If I had been born a couple thousand years ago, however, before there were satellites buzzing around in space that could beam valuable information back to us — (“It’s not real blood, Houston.” “Aw, nuts. Well, over and out.”) — I would’ve been terrified. All of us sheepherders would have been.
We would have gathered in our huts, clutching our most valuable sheep to our breasts, and waited for the end of the world. As the moon got darker, we would have fallen to our knees and started to repent — until some know-it-all pointed out that the moon was getting bright again. Then we would’ve brushed off our knees, mumbled something about not giving up chewing coca leaves after all, and went on about our business.

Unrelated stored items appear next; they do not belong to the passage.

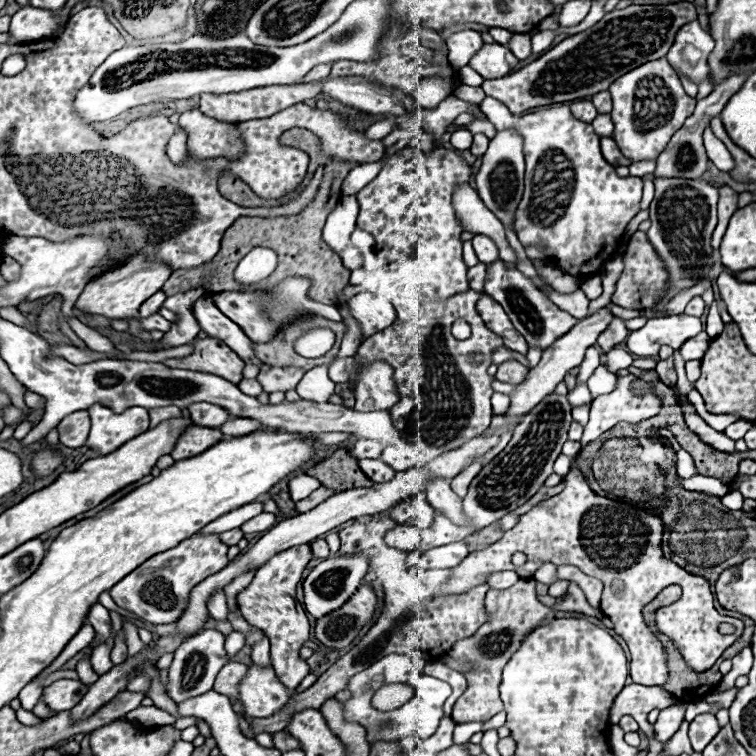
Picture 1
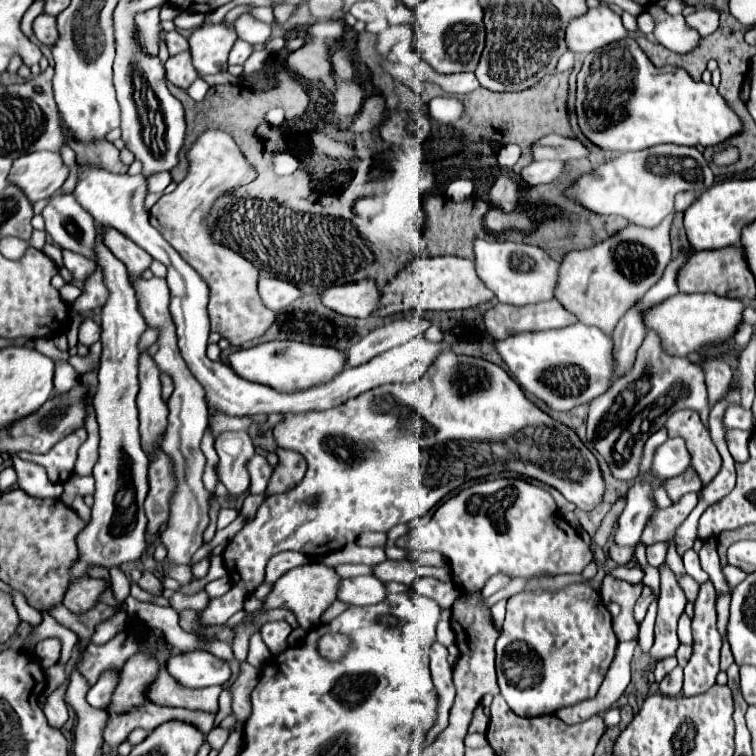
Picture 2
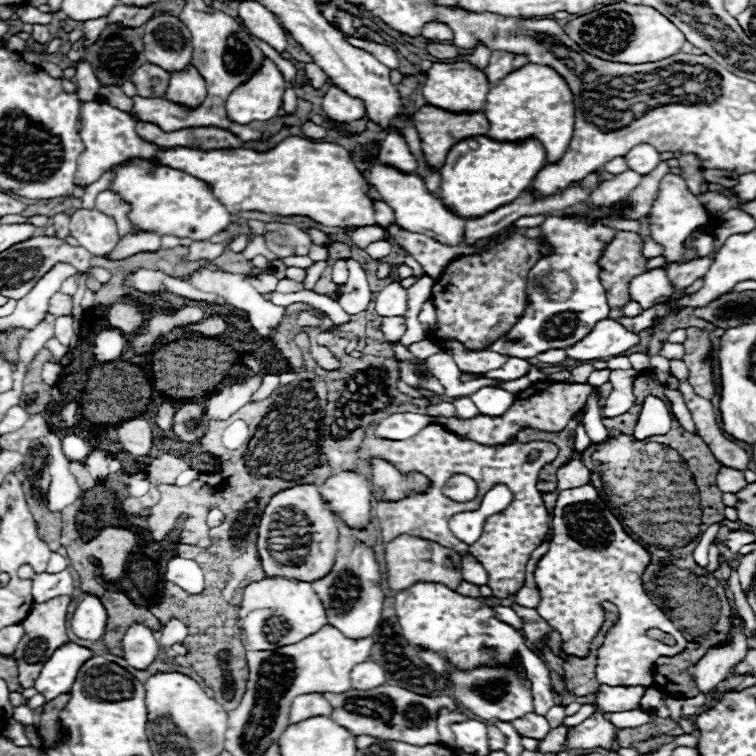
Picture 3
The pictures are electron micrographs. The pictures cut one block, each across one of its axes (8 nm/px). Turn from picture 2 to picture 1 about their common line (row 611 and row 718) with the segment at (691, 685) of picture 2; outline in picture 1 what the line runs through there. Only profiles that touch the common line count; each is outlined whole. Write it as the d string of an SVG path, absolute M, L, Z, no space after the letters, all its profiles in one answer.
M698 714L692 722L690 722L690 740L696 752L702 752L706 748L706 744L710 744L710 740L718 734L720 726L716 722L714 714Z

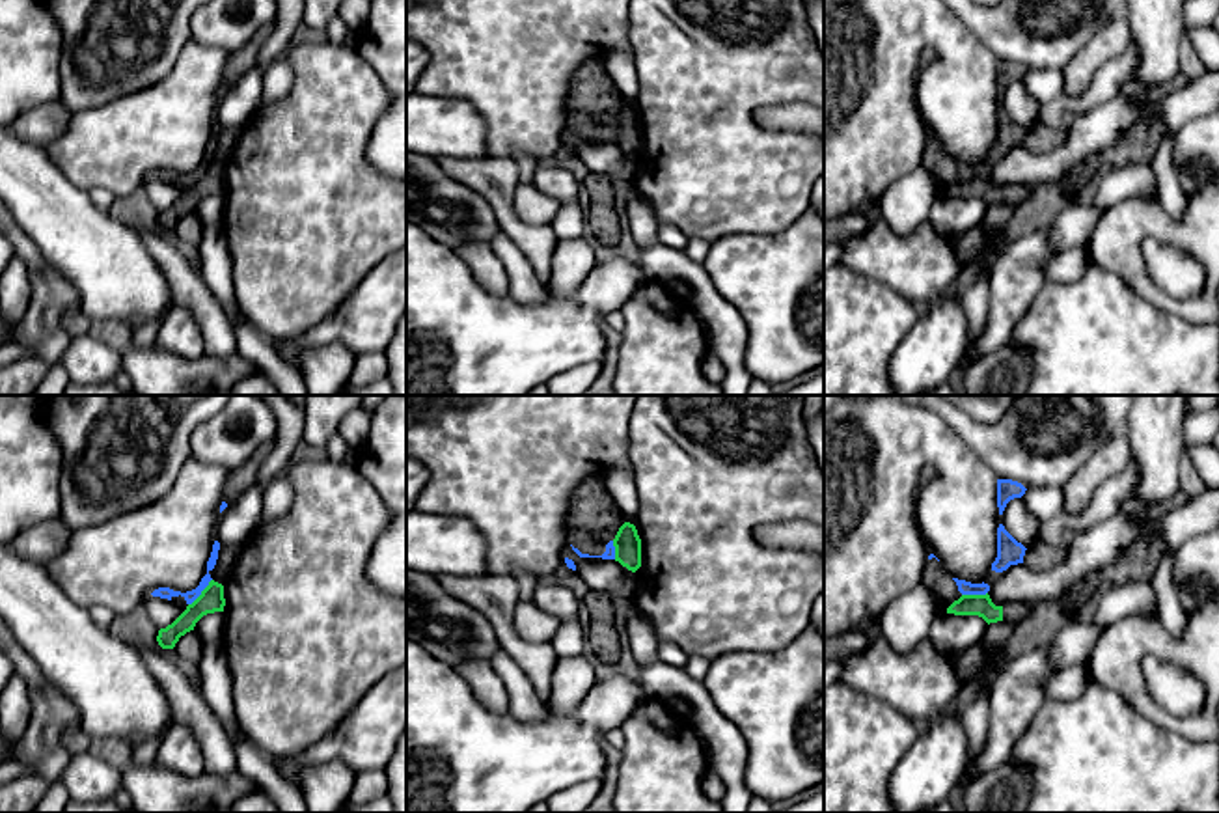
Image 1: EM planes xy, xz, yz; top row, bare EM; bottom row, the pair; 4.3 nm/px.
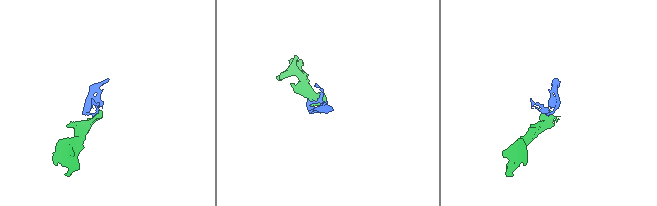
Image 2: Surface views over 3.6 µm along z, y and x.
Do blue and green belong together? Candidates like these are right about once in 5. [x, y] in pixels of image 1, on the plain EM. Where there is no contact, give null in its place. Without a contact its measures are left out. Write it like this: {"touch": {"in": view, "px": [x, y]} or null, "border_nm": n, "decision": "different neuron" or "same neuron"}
{"touch": {"in": "xy", "px": [202, 172]}, "border_nm": 160, "decision": "different neuron"}

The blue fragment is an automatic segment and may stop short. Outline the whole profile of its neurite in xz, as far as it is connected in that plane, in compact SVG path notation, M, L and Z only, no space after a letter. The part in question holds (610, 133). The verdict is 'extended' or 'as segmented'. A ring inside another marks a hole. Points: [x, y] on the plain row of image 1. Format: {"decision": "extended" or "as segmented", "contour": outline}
{"decision": "extended", "contour": "M600 60L582 63L568 86L572 132L580 140L615 142L613 121L624 101Z"}

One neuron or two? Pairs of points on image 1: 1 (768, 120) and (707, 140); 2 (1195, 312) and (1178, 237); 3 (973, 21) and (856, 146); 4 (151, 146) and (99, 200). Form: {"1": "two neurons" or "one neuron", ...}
{"1": "two neurons", "2": "one neuron", "3": "two neurons", "4": "two neurons"}

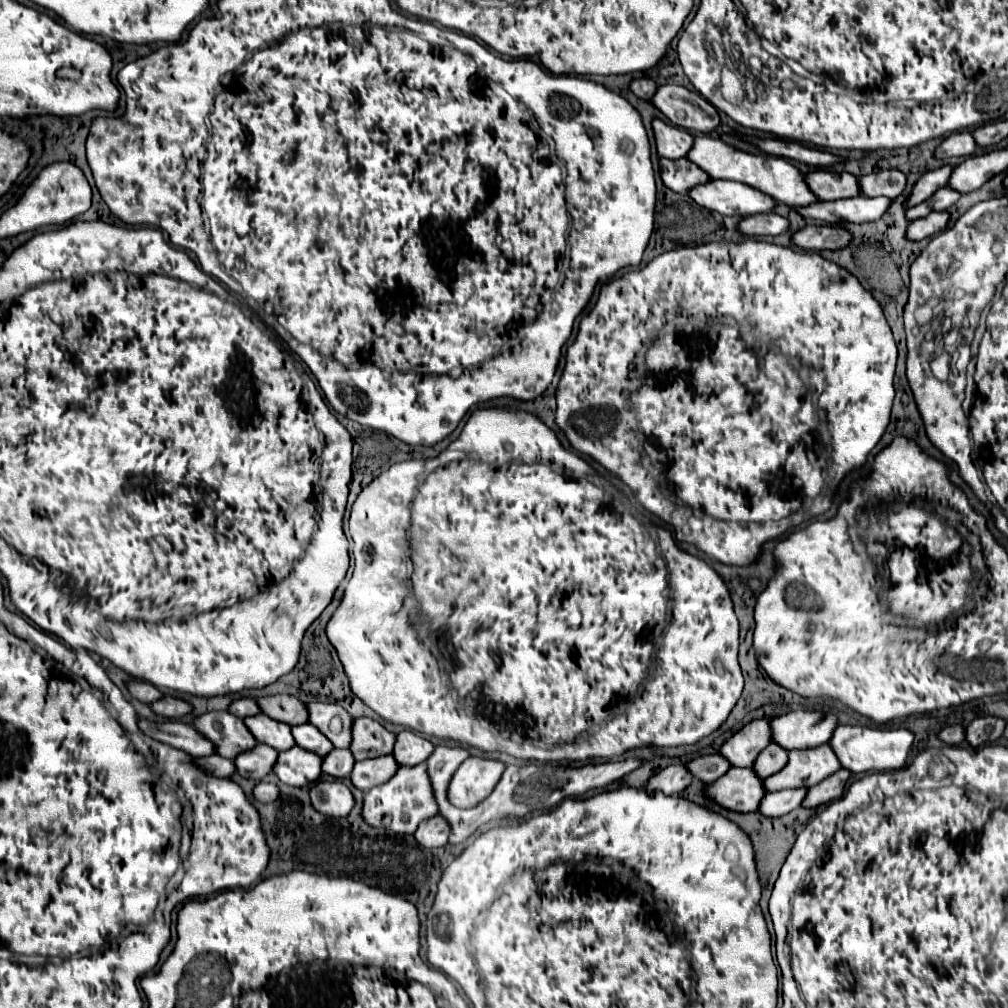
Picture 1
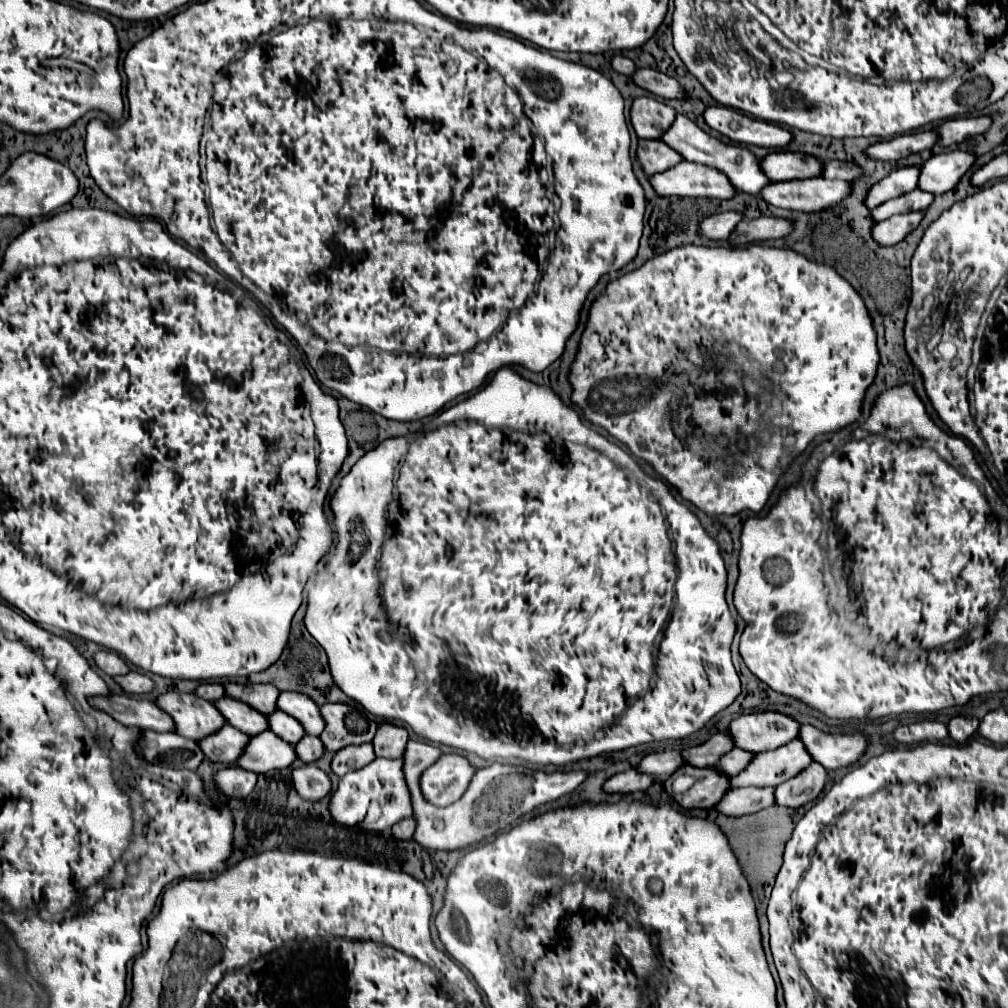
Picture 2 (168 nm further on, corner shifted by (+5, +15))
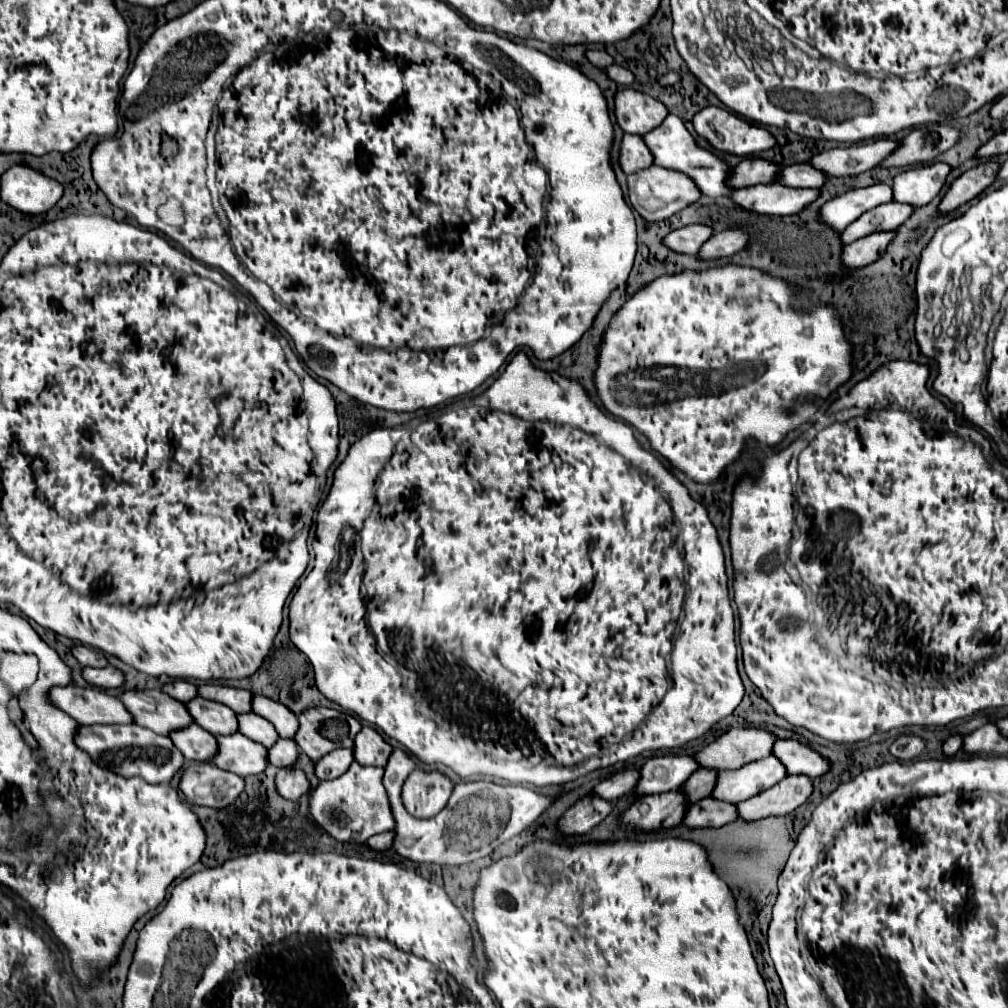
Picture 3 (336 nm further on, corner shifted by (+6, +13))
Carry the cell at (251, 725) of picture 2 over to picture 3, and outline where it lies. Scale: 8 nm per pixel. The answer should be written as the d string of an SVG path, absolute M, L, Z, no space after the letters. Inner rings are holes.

But last Sunday, hugging my husband as if it was New Year’s Eve, I was one of the enlightened ones. I suffered none of the fear and all of the beauty of the lunar eclipse. That’s one of the advantages of living in an age where the polar ice caps are melting and the ocean is slowly being covered with floating plastic garbage.
Then Mark blew it all by asking, “Do you think we’ll be alive when this happens again?”
I shoved him away and huffed, “I will.” Does he not realize that I plan to live forever? My gosh, I still haven’t climbed Mount Everest or seen Wyoming. There’s so much to do! (Not that I would ever waste my time on Everest and Wyoming. I mean, there are unexplored theme parks out there! Plus, I hear the shopping is good in the Czech Republic.)
But it sounds as if the end result of seeing this marvel of the “blood moon” has the same effect on us today as it did on the tribes of long ago. We both suddenly feel a need to accomplish something. The primitives spent the next few decades rolling boulders into place for Stonehenge or carving massive rocks into heads at Easter Island, whereas I feel a burning need to ride Kingda Ka, the world’s tallest roller coaster (456 feet!). There will be pain and suffering for both of us — they will have to push heavy rocks for miles, and I will have to drive on the New Jersey Turnpike. But the sense of accomplishment when we’re done!
To me, that’s the real miracle of an eclipse.